**Consigne 1:** Renommez « phylum » en « embranchement » dans les lignes de données, du début de celles-ci jusqu'à la ligne contenant « scientific name: Ipomoea quamoclit », les deux bornes incluses. Reproduisez uniquement ces lignes, sans aucune autre modification.

L’investissement net est le premier cas sérieux de l’émission vide. Toutefois, la monnaie émise dans l’investissement du profit trouve finalement un « corps », en l’espèce des biens-salaires épargnés dans l’acte de la formation du profit monétaire.
Il n’empêche que l’émission vide définie par l’investissement net est lourde de conséquences ; le capital échappe aux titulaires de revenus et cette « expropriation » expliquera les émissions malignes. [p. 190]
Dans les conditions actuelles d’enregistrement des paiements, l’investissement présente une particularité extrêmement difficile à percevoir mais cependant cruciale pour le développement de dysfonctionnements plus graves encore : sa pathologie affecte également les propriétaires de la firme car ils sont exclus de la propriété économique du capital. En effet, contrairement aux profits-dividendes qui donnent lieu à un versement effectif en faveur des actionnaires, les profits dépensés en investissement ne suscitent aucun enregistrement impliquant directement 29les actionnaires. Autrement dit, ces derniers ne sont pas impliqués dans les paiements de constitution du capital ; de ce fait, ils ne le seront pas davantage lors des paiements relatifs à l’amortissement de ce capital.
L’amortissement et la production duale
Bernard Schmitt a mis en évidence le mécanisme fondamental des dysfonctionnements : le capital ne peut être amorti par un processus direct ; une opération intermédiaire s’avère donc nécessaire car, quelle que soit la catégorie à laquelle ils appartiennent, les ménages sont tous exclus des paiements impliquant le capital.
A priori, l’amortissement du capital devrait impliquer un échange entre ménages : les salariés/consommateurs obtiendraient les biens finals améliorés (en volume et/ou en qualité) mais devraient pour cela travailler à la reconstitution du capital détruit dans l’opération de production de ces mêmes biens. Or, étant données les conditions actuelles de l’investissement, aucune catégorie de ménages n’est économiquement détentrice du capital et, par conséquent, l’échange direct est impossible. Le préalable à l’amortissement est donc qu’un paiement établisse un lien entre le capital et les ménages propriétaires pour qu’ensuite seulement il soit procédé à l’échange.
Si, au moment de sa formation, chaque « tranche » de capital fixe était l’appropriation économique de l’ensemble des titulaires de revenus, l’amortissement du capital fixe serait réductible à des achats indirects, à l’exemple du drap acheté dans l’acquisition du costume : les biens d’amortissement parviendraient au sein des ménages au même titre que les capitaux initiaux. En réalité, nous savons que l’ensemble des entreprises forme écran ; les biens d’investissement étant arrêtés en entreprise, les biens d’amortissement le sont aussi ; afin de les faire parvenir néanmoins aux ménages (…), il faut donc dédoubler le mouvement de la production des biens d’amortissement. [p. 221]
L’amortissement du capital fixe n’est pas la simple reproduction du capital, comme il le serait en l’absence de toute pathologie, mais il suscite un surplus égal à l’amortissement, les biens-profits s’ajoutant au capital. [p. 222]
Le dédoublement dont parle Bernard Schmitt décrit le mécanisme du point de vue des opérations réalisées (pour amortir d’une unité il faut réaliser une unité d’investissement net) mais, du point de vue de la production globale, il s’agit d’une division supplémentaire. En effet, le canal indirect de l’amortissement implique qu’une partie de 30la production a priori destinée aux ménages devra être dénaturée en investissement (net).

**Lignes de données:**
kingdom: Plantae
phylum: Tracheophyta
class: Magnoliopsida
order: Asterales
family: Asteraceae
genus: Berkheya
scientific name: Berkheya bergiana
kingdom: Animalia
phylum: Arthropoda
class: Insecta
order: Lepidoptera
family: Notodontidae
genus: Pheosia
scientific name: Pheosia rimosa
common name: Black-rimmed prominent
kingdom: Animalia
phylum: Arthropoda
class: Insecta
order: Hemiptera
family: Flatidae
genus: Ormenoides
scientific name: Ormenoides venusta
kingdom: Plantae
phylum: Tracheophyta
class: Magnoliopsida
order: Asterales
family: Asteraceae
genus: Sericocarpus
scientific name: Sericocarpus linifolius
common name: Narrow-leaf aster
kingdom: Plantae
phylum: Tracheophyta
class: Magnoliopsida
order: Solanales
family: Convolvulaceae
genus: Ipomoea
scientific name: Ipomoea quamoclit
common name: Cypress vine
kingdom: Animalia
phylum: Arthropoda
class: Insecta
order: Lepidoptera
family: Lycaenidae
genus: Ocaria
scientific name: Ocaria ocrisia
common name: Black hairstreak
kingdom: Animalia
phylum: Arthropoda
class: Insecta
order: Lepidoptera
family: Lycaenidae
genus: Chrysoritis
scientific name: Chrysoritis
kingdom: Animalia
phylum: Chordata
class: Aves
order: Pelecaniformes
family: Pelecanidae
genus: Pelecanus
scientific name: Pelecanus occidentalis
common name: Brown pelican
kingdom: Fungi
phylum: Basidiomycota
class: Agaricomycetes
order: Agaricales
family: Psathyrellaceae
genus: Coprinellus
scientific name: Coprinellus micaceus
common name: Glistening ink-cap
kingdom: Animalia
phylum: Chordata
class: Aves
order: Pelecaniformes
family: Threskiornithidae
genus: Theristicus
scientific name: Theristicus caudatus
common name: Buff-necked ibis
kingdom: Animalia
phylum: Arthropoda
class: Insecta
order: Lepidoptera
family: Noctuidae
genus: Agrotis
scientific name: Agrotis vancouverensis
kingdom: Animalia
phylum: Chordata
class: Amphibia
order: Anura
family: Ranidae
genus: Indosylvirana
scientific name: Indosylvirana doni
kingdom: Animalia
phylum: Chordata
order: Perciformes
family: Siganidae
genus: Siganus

**Consigne 2:** Recopiez à l'identique la partie du texte sur l'investissement et l'amortissement du capital qui va de « L’investissement net est le » à « du profit monétaire. ».

**Réponse rédigée 1:**
kingdom: Plantae
embranchement: Tracheophyta
class: Magnoliopsida
order: Asterales
family: Asteraceae
genus: Berkheya
scientific name: Berkheya bergiana
kingdom: Animalia
embranchement: Arthropoda
class: Insecta
order: Lepidoptera
family: Notodontidae
genus: Pheosia
scientific name: Pheosia rimosa
common name: Black-rimmed prominent
kingdom: Animalia
embranchement: Arthropoda
class: Insecta
order: Hemiptera
family: Flatidae
genus: Ormenoides
scientific name: Ormenoides venusta
kingdom: Plantae
embranchement: Tracheophyta
class: Magnoliopsida
order: Asterales
family: Asteraceae
genus: Sericocarpus
scientific name: Sericocarpus linifolius
common name: Narrow-leaf aster
kingdom: Plantae
embranchement: Tracheophyta
class: Magnoliopsida
order: Solanales
family: Convolvulaceae
genus: Ipomoea
scientific name: Ipomoea quamoclit

**Réponse rédigée 2:**
L’investissement net est le premier cas sérieux de l’émission vide. Toutefois, la monnaie émise dans l’investissement du profit trouve finalement un « corps », en l’espèce des biens-salaires épargnés dans l’acte de la formation du profit monétaire.